Exercise instructions —
[a] In the notebook, write out the lines starting at "preprocess_docs = [keep_specific_pos(cleansing(doc))" and ending at "print(','.join(class_names))".
[b] Which spaCy model does the notebook load?

Excerpted passage —

++++++

In [1]:
import lime
import sklearn
import numpy as np
import sklearn
import sklearn.feature_extraction
import sklearn.ensemble
import sklearn.metrics
from __future__ import print_function
import pandas as pd
import spacy
np.random.seed(500)
nlp = spacy.load("fr_core_news_md")

In [None]:
TRAIN_PATH = "train_disjoint.csv" # "datasets/articles/train_text_dataset.csv"
TEST_PATH = "test_disjoint.csv"# "datasets/articles/test_text_dataset.csv"

fields = ["label", "article"]

train_df = pd.read_csv(TRAIN_PATH, usecols=fields)
test_df = pd.read_csv(TEST_PATH, usecols=fields)

def cleansing(doc):
    # Remove stop words
    doc = [token for token in doc if not token.is_stop]
    return doc

def keep_specific_pos(doc, pos=["ADV", "ADJ", "VERB", "NOUN"]):
    doc = [token for token in doc if token.pos_ in pos]
    return doc

def preprocess(data):
    docs = list(nlp.pipe(data))
    preprocess_docs = [keep_specific_pos(cleansing(doc)) for doc in docs]
    # Doc -> Text (+ lemmatization)
    output_texts = [" ".join([token.lemma_ for token in doc]) for doc in preprocess_docs]
    return output_texts

x_train = preprocess([str(text) for text in train_df["article"].values])
x_test = preprocess([str(text) for text in test_df["article"].values])
y_train, y_test = train_df["label"].values - 1, test_df["label"].values - 1

In [None]:
# making class names shorter
class_names = ["true", "biased", "fake"]
print(','.join(class_names))

In [None]:
vectorizer = sklearn.feature_extraction.text.TfidfVectorizer(lowercase=False)
train_vectors = vectorizer.fit_transform(x_train)
test_vectors = vectorizer.transform(x_test)

In [None]:
from sklearn.naive_bayes import MultinomialNB
nb = MultinomialNB(alpha=.01)
nb.fit(train_vectors, y_train)

In [None]:
pred = nb.predict(test_vectors)
sklearn.metrics.f1_score(y_test, pred, average='weighted')

In [None]:
print(sklearn.metrics.confusion_matrix(y_test, pred))

In [None]:
from lime import lime_text
from sklearn.pipeline import make_pipeline
c = make_pipeline(vectorizer, nb)

In [None]:
print(c.predict_proba([x_train[0]]).round(3))

In [None]:
from lime.lime_text import LimeTextExplainer
explainer = LimeTextExplainer(class_names=class_names)

In [None]:
idx = 3
exp = explainer.explain_instance(x_train[idx], c.predict_proba, num_features=6, labels=[0, 1, 2])
print('Document id: %d' % idx)
print('Predicted class =', class_names[nb.predict(test_vectors[idx]).reshape(1,-1)[0,0]])
print('True class: %s' % class_names[y_test[idx]])

In [None]:
print ('Explanation for class %s' % class_names[0])
print ('\n'.join(map(str, exp.as_list(label=0))))
print ()
print ('Explanation for class %s' % class_names[1])
print ('\n'.join(map(str, exp.as_list(label=1))))
print ()
print ('Explanation for class %s' % class_names[2])
print ('\n'.join(map(str, exp.as_list(label=2))))

In [None]:
exp = explainer.explain_instance(x_test[idx], c.predict_proba, num_features=6, top_labels=2)
print(exp.available_labels())

In [None]:
exp.show_in_notebook(text=False)

In [None]:
exp.show_in_notebook(text=x_test[idx], labels=(2,))

++++++

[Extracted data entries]
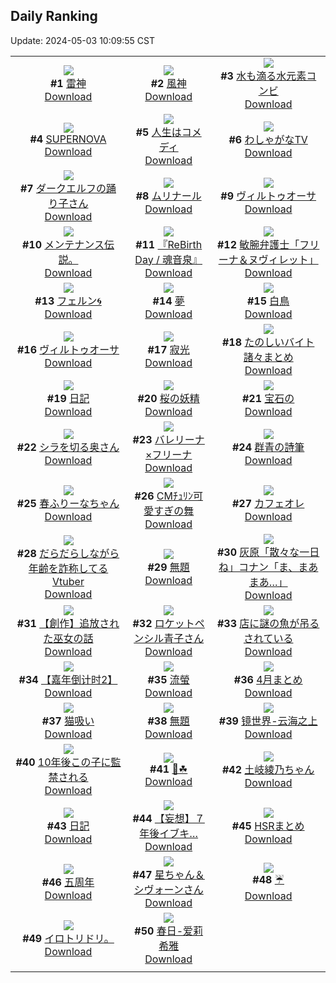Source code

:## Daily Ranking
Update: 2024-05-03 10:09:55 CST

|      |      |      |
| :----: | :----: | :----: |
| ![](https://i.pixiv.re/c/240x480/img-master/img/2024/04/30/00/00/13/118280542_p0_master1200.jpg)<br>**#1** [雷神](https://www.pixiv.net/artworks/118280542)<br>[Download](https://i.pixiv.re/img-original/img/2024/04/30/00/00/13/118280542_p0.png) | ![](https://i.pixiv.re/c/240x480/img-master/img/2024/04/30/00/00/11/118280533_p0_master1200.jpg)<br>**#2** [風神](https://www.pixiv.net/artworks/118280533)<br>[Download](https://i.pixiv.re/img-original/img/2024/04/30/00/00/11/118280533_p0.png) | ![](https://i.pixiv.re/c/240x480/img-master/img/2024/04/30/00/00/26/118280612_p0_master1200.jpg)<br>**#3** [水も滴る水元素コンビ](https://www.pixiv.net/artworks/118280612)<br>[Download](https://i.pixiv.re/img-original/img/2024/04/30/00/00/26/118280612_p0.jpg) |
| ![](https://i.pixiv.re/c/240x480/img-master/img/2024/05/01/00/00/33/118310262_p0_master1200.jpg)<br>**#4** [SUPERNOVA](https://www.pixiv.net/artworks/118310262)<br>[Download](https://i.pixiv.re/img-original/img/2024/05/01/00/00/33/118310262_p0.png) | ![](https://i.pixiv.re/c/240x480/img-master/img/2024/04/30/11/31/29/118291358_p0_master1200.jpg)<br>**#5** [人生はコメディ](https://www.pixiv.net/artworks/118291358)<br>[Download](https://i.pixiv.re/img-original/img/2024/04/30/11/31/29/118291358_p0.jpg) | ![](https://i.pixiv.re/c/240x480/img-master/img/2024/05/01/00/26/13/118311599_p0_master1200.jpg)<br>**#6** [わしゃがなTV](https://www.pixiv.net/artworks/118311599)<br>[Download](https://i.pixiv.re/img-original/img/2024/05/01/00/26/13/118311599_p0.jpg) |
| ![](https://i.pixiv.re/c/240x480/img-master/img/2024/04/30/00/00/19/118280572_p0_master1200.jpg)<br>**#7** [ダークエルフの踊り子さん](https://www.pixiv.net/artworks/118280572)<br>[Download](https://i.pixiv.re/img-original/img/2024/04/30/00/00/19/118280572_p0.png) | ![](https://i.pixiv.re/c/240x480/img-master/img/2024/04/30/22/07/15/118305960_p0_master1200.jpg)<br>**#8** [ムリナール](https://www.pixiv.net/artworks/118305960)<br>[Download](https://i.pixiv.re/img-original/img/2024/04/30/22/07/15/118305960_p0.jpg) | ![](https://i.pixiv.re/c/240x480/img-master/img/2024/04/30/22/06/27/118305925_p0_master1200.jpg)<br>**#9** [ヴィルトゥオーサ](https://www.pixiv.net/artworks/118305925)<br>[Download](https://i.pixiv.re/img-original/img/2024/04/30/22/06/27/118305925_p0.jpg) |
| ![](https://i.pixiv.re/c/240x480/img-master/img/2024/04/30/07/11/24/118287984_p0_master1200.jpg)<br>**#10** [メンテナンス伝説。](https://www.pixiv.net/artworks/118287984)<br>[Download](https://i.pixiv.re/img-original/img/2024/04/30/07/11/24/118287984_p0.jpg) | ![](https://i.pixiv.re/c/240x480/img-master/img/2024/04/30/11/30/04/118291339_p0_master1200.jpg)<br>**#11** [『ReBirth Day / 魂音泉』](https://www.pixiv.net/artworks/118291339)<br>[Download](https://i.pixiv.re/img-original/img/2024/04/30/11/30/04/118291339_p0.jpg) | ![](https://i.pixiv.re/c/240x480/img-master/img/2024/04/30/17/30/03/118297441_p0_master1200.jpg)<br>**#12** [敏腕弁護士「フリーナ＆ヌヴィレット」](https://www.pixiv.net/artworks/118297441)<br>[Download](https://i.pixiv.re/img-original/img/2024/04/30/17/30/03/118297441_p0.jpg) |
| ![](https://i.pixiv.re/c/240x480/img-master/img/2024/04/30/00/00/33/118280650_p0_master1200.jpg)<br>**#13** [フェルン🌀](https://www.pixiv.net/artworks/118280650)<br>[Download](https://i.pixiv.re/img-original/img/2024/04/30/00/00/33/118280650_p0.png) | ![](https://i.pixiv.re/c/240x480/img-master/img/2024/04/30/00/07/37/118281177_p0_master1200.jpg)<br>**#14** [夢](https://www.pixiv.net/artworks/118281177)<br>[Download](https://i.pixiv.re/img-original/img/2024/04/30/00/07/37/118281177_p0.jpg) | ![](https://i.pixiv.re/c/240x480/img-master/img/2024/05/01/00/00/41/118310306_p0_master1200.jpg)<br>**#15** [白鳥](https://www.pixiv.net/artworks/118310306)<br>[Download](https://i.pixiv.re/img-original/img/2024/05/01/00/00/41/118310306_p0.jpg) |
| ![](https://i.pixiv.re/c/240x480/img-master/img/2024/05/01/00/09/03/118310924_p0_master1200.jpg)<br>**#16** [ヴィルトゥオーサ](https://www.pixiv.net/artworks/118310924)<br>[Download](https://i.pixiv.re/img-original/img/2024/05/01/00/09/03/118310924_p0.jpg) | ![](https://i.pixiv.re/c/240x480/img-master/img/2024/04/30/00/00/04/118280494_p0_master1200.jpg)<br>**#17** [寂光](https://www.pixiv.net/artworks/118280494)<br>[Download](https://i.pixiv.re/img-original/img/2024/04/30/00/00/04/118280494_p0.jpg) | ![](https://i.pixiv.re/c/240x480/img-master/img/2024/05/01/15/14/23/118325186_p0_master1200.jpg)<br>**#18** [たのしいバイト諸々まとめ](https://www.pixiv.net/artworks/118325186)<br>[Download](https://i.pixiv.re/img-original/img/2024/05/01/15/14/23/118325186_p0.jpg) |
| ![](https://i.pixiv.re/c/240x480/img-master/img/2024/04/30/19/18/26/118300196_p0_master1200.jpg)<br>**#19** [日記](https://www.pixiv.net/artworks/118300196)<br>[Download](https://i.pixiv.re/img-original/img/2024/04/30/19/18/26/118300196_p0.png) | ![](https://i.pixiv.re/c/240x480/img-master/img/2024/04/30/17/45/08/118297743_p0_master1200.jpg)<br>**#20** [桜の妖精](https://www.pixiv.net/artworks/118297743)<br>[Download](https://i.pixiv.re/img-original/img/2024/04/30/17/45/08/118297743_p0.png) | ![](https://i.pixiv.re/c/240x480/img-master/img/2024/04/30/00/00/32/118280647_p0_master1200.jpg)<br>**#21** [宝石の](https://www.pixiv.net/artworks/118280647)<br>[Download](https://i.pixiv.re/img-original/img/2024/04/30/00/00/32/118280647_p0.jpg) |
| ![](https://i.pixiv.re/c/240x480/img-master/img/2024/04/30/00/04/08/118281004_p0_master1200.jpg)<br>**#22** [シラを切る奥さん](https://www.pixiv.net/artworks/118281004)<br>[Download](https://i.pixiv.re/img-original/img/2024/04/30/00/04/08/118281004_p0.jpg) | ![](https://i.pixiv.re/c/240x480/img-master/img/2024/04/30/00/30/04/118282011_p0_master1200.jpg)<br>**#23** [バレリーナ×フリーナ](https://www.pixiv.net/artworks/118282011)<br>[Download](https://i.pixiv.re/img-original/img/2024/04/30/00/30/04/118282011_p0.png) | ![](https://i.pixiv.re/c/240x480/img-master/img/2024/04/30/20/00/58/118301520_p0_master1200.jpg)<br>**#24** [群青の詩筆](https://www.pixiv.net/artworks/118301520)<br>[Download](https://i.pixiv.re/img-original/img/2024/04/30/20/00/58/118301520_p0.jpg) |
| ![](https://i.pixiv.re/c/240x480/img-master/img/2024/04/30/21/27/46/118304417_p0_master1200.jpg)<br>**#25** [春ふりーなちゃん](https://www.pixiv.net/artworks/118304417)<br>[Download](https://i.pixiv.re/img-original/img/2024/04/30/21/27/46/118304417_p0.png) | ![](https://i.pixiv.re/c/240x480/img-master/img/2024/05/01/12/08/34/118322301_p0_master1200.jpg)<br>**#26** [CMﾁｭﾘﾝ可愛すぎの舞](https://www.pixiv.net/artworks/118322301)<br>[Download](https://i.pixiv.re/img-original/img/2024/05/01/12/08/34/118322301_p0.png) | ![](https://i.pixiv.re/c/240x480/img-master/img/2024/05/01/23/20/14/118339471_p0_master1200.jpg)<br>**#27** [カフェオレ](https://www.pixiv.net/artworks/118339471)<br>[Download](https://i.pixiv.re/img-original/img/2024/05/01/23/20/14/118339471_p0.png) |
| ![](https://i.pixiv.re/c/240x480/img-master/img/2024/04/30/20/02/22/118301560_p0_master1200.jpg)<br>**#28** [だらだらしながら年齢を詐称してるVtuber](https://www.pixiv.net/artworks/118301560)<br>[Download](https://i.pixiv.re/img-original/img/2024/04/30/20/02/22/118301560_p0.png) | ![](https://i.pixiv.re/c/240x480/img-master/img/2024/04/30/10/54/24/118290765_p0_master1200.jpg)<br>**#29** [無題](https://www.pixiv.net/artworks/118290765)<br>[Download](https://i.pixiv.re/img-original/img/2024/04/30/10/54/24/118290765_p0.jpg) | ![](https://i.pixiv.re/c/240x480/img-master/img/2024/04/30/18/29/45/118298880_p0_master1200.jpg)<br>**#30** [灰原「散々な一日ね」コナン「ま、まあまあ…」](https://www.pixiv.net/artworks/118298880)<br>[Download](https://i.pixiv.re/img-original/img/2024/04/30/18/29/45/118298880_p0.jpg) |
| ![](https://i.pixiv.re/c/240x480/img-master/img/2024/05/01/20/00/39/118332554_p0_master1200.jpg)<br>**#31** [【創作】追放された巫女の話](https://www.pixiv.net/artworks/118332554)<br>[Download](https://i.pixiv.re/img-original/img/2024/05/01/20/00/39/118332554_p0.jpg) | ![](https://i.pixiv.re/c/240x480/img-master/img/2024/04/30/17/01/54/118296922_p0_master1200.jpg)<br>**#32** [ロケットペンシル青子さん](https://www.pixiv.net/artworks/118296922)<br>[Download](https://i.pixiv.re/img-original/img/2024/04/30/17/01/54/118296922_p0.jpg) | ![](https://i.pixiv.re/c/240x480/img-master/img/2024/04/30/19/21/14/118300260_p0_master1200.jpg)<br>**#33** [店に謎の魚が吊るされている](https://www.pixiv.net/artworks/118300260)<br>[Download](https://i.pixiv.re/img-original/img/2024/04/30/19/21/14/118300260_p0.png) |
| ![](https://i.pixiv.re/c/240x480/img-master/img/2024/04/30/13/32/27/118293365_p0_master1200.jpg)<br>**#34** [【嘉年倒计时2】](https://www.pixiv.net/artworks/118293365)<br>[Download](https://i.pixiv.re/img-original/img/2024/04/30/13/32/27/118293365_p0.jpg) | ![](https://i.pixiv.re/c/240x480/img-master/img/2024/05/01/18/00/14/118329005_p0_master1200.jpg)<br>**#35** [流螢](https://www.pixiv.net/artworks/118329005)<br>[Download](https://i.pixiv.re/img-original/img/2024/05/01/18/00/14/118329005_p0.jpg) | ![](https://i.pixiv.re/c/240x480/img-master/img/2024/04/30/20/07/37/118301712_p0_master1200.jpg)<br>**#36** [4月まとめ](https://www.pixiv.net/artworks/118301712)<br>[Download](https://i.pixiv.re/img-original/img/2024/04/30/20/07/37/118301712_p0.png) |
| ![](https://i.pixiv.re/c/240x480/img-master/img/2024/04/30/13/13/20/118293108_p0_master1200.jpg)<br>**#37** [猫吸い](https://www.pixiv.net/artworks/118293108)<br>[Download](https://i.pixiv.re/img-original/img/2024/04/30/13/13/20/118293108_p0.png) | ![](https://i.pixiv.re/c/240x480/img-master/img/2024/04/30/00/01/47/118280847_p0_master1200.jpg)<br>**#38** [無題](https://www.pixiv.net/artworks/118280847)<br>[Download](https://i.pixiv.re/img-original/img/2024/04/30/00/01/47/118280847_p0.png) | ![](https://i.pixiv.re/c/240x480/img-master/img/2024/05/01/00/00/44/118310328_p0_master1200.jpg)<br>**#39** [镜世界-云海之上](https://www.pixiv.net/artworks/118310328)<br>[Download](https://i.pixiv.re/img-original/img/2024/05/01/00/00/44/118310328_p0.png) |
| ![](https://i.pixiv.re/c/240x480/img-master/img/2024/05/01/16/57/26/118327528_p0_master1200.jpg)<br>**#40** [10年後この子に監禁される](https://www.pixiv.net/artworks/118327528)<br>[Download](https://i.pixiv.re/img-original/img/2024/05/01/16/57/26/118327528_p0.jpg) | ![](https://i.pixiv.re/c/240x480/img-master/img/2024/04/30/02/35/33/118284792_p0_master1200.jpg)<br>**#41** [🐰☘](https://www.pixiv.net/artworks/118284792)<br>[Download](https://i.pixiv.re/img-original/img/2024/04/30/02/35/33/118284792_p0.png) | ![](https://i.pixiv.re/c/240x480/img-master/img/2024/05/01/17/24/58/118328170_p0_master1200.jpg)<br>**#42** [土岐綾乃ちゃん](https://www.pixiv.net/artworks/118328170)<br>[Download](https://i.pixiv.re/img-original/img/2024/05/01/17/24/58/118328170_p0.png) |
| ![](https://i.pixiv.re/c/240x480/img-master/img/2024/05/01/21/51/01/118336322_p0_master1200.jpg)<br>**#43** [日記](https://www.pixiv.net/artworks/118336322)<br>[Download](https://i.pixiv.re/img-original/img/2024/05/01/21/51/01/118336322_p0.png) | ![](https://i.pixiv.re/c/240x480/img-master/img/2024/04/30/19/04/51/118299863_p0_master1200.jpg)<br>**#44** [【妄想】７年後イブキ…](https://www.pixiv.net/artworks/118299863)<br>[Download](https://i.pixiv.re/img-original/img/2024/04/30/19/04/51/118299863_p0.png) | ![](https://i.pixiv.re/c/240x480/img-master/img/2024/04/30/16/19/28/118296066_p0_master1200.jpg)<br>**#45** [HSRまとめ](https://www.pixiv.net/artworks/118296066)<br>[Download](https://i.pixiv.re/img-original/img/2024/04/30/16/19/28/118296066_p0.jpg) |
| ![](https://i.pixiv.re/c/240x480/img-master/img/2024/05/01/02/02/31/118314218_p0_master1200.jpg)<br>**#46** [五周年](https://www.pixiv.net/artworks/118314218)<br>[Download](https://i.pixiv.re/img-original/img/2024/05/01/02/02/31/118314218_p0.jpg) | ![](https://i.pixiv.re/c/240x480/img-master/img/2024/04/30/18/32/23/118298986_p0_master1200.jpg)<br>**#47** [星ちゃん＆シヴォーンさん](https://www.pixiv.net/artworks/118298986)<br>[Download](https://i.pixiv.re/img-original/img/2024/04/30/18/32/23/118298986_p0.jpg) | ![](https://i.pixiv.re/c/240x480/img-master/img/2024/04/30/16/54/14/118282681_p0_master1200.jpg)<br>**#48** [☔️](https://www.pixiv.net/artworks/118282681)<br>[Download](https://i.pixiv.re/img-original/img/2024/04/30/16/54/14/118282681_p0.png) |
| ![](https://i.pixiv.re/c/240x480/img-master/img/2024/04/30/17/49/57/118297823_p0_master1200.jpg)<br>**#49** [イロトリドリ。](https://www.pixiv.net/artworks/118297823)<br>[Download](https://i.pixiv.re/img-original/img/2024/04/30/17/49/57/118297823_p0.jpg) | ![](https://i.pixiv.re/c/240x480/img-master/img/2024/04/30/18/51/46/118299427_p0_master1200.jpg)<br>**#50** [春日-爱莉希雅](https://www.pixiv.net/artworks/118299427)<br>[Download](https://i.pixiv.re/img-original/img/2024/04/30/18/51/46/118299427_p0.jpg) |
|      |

++++++

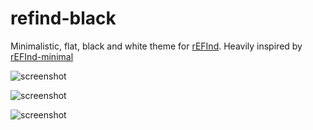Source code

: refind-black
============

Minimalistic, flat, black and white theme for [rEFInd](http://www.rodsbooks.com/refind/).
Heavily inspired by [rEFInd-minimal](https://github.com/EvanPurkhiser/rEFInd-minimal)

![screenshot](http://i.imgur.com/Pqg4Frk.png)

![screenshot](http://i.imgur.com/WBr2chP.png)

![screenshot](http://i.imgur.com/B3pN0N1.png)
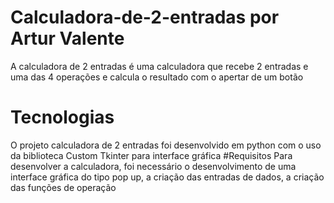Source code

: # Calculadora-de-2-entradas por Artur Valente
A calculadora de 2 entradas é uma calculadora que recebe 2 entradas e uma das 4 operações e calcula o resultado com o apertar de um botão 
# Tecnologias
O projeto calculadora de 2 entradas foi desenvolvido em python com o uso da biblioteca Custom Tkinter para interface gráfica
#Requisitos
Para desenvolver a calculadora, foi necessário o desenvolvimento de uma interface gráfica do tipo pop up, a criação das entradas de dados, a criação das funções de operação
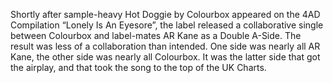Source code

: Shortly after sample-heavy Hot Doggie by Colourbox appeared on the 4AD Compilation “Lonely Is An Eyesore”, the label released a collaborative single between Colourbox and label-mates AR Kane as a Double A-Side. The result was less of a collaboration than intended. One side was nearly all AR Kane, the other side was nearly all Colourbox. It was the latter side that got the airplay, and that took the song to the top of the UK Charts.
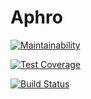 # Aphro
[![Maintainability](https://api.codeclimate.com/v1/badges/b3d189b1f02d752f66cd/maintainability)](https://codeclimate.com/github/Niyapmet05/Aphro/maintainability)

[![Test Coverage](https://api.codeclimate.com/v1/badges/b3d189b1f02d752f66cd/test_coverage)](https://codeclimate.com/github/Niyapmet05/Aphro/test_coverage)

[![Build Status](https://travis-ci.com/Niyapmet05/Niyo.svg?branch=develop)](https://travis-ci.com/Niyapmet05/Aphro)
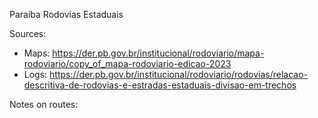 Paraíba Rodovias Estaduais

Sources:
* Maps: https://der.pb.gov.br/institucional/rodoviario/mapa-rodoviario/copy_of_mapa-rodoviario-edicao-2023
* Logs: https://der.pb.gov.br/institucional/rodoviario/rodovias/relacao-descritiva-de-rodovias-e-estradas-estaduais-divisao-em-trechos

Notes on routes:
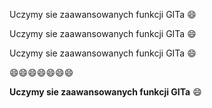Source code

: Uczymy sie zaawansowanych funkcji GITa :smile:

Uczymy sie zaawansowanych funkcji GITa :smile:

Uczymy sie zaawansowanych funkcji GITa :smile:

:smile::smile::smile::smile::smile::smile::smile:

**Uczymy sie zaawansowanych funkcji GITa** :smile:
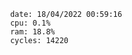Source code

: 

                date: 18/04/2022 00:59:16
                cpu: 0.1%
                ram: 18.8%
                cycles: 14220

++++++

Your responses —
[a]
preprocess_docs = [keep_specific_pos(cleansing(doc)) for doc in docs]
    # Doc -> Text (+ lemmatization)
    output_texts = [" ".join([token.lemma_ for token in doc]) for doc in preprocess_docs]
    return output_texts

x_train = preprocess([str(text) for text in train_df["article"].values])
x_test = preprocess([str(text) for text in test_df["article"].values])
y_train, y_test = train_df["label"].values - 1, test_df["label"].values - 1

In [None]:
# making class names shorter
class_names = ["true", "biased", "fake"]
print(','.join(class_names))

[b] fr_core_news_md